Wellstone Crash, October 25, 2002, Jerad Morey

From MemoryArchive

Who: Jerad Morey
What: Wellstone Crash
When: October 25, 2002
Where: Minneapolis, MN

I was 11, in 5th grade, when Paul Wellstone was first elected to Senate in 1990. I didn't know anything about politics except here was this educated professor guy running against a millionaire. My parents instilled the right values in me, and Wellstone's commercials grabbed a middle schooler's attention, so I had the first politician I ever knew about or really liked.

We would hear about how he was the "1" on a lot of 99-1 votes, but I would be proud that my Senator believed in something. After I left Minnesota I would often go on fits of describing what a great place it was--never did I forget to mention "and people in Minnesota elect politicians like Paul Wellstone!"

I was fortunate enough in 2002 to return to my home state in time to work for the re-election of my boyhood role model as a press assistant. The morning of October 25 we were excited because Sen. Kennedy was going to come in and do some fundraisers with Paul. Just a few days earlier Paul had come out against the Iraq war (the only Senator up for re-election to have done so), which led to a great cash infusion and probably a halving of the unemployment rate in the state for the months of October and November. There was lots of energy and cheer. The latest polls had us winning the race beyond the margin of error for the first time since I could remember and we had more volunteers than we knew what to do with.

When we were called into the conference room for a special meeting my head was too full of quick projects to notice how disheveled some senior staff looked.
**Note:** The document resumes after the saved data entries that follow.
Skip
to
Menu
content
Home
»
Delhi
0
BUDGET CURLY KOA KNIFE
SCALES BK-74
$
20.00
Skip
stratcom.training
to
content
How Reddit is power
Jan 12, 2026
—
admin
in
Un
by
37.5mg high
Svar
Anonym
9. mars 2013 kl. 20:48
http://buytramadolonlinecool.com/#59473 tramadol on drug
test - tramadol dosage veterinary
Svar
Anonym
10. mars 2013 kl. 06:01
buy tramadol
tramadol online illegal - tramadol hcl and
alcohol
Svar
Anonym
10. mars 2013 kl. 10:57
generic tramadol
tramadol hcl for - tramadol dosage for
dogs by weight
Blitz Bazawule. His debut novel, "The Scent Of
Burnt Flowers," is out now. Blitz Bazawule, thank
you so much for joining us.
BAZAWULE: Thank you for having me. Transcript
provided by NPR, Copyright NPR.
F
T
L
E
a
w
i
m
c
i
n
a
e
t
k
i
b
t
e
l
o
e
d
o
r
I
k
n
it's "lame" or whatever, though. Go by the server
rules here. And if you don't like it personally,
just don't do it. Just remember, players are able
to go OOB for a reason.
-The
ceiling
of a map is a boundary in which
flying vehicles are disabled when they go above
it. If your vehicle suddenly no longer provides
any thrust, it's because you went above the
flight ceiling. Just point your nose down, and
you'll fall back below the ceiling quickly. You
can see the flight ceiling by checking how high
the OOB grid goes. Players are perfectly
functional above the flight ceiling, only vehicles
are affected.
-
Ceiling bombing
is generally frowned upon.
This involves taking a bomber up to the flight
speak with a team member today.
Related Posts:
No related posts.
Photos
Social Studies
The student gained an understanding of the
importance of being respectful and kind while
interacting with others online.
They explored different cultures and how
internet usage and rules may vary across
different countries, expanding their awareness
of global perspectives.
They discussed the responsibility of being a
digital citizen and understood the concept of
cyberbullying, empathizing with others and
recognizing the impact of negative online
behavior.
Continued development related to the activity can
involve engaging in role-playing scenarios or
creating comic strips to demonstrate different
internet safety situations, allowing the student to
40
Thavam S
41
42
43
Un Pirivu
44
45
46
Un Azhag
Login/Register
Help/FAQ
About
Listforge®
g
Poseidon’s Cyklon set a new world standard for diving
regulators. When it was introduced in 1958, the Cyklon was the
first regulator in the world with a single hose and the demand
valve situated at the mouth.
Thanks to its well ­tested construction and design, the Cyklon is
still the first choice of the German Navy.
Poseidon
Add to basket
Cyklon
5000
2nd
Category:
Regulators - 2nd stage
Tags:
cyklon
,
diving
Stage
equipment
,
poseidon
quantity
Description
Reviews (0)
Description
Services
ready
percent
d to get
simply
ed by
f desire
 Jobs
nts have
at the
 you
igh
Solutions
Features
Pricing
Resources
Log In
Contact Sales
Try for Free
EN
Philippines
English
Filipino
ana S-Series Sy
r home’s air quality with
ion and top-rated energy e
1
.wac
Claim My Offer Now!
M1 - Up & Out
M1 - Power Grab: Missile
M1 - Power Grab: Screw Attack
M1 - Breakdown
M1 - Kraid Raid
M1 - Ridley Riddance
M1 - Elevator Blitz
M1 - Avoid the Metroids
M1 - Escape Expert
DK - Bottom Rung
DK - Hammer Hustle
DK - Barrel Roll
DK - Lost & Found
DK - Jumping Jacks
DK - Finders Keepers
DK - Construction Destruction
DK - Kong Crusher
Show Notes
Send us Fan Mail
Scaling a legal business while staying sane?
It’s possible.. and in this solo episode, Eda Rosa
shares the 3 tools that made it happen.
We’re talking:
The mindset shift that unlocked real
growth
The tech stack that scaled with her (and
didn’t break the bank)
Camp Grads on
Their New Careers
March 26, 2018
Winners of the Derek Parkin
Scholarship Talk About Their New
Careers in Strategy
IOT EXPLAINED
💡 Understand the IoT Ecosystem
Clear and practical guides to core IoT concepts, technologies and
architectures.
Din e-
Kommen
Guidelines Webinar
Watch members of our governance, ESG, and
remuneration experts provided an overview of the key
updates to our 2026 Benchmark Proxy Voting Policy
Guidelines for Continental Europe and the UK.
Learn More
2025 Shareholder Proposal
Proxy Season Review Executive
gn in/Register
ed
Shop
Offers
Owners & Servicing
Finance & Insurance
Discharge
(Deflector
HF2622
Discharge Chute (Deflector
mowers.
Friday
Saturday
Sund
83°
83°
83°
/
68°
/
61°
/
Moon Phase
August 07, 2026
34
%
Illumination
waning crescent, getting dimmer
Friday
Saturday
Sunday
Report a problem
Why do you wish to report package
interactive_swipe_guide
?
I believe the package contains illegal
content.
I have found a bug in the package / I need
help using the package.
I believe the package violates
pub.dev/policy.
After it was made certain that remote offices in Rochester, Willmar, Duluth, and elsewhere were listening in through a conference call speakerphone, our campaign manager began: "There's no easy way to say this... This morning on a flight to Duluth Paul's plane crashed near Eveleth. With him on the plane were Sheila [his wife, an advocate for battered women], Marcia [his daughter, whose stump speeches had us speculating about her political future], Tom Lapic [a longtime aide and advocate for firefighters], Mary McEvoy [an early childhood education advocate], and Will McLaughlin [Paul's 23-year-old body man]. We have no reason to believe any of them survived."

As he'd finished, everybody's face was ashen. After a brief pause the room erupted into cries of "NO!", screams, and sobbing, some of it amplified and horribly distorted over the speakerphone. Not only had his wife and daughter also perished, but so had three of our fellow staffers. We were all in shock. The details of that room will be burned into my mind for a long time--I could tell you that the 23-year-old woman across the room from me was wearing blue jeans and a white sweater, had a reddening face, and a long tear streak coming just out of her left eye.

I hugged a couple people and took a couple shots (there was an old storage area behind HQ that an alcohol company used to use--some of their experimental drinks, like chocolate vodka, were still in bottles in a couple boxes), then I got on my knees on that wooden floor and prayed long and hard, though I didn't really know for what.

The campaign going forward was crazy, but helped me realize even more what I had been a part of. And we thought we had lots of volunteers before! Now you could hardly take two steps without stepping over a mother drawing up a lawn sign (we didn't have time to order any for the new candidate, former Vice President Walter Mondale, so volunteers made all of 'em). A radio reporter came in and immediately exclaimed "this is amazing! I've never seen anything like it!"

Many volunteers came in shell-shocked. Some had quit their jobs to work full time on the campaign now, never having realized how important Paul was to them. Lawyers. Communications professionals. Academics. Lots of mothers brought their children and organized a daycare.

For some reason people began bringing bags of groceries to us, feeling like they had to contribute something. Many of those groceries fed the families of teachers striking in nearby Red Wing.

One day in Suite 101, our office-within-an-office, just one or two days before the election, two elderly folks, each clad in all black recognized each other.

"Jaime?"

"Charlie?"

"You look so good."

"It's been so long--since Chicago 7!"

Another 22-year-old staffer made eye contact with me and mouthed "wow."

In the end, VP Mondale did his best for somebody with his energy level. In a very grandfatherly fashion he even called in to HQ to wish us all goodnight over the same speakerphone that had only a week ago conveyed so much horror. "That's why our campaign needs young people," he would say, "because you don't sleep!" It would be 9:00 p.m. Certainly, Mondale's concession speech and press conference was one of the classiest I ever hope to hear.